- _What you will do_: Out of the listing below, copy every line that carries the string "scene".
- - - - -
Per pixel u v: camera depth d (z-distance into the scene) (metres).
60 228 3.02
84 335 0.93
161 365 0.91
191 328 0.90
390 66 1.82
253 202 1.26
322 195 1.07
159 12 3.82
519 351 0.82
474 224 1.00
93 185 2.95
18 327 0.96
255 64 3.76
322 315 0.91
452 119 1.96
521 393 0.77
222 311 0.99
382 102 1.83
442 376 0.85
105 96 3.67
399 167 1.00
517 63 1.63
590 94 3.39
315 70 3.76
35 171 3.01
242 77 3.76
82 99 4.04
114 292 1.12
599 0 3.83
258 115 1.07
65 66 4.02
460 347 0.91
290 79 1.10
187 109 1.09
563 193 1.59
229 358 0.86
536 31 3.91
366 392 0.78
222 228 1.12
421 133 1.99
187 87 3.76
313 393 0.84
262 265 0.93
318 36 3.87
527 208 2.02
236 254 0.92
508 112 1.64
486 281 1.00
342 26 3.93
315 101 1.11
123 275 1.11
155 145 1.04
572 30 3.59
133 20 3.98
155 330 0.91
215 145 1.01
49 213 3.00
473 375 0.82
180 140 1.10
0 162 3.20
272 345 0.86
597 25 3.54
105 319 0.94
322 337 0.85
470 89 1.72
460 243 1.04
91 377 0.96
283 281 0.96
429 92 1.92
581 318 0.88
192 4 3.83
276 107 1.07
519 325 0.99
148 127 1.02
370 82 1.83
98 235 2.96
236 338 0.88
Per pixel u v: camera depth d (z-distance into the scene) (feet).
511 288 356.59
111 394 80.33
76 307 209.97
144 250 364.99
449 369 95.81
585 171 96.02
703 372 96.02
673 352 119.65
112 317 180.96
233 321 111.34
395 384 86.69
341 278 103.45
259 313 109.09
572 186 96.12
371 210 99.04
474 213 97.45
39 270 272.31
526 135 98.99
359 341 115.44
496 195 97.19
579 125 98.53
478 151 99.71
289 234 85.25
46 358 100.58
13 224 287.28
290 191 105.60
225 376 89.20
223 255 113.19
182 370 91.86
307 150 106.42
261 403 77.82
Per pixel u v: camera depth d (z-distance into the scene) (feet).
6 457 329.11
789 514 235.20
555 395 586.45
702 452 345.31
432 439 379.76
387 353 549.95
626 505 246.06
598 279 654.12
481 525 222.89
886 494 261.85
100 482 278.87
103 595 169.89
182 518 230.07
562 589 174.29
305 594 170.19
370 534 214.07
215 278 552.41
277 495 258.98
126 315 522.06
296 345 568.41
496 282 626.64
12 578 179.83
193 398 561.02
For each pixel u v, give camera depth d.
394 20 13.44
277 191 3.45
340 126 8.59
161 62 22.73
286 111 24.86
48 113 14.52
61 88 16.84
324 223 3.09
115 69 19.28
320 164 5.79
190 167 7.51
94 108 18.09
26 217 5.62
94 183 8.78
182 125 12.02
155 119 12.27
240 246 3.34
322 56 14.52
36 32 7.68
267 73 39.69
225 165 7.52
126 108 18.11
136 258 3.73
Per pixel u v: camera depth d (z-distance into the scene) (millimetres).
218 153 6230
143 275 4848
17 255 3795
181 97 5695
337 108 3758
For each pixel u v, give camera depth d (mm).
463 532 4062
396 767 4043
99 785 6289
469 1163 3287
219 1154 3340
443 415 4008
- - - - -
- _Solution below_:
Per pixel u v: camera depth d (z-distance into the scene) (metres).
Per pixel u v: camera depth d (z-distance into the scene) (feet).
Per pixel u v: camera depth d (z-distance into the scene) (feet).
Per pixel u v: camera depth d (z-distance into the scene) (millimetres).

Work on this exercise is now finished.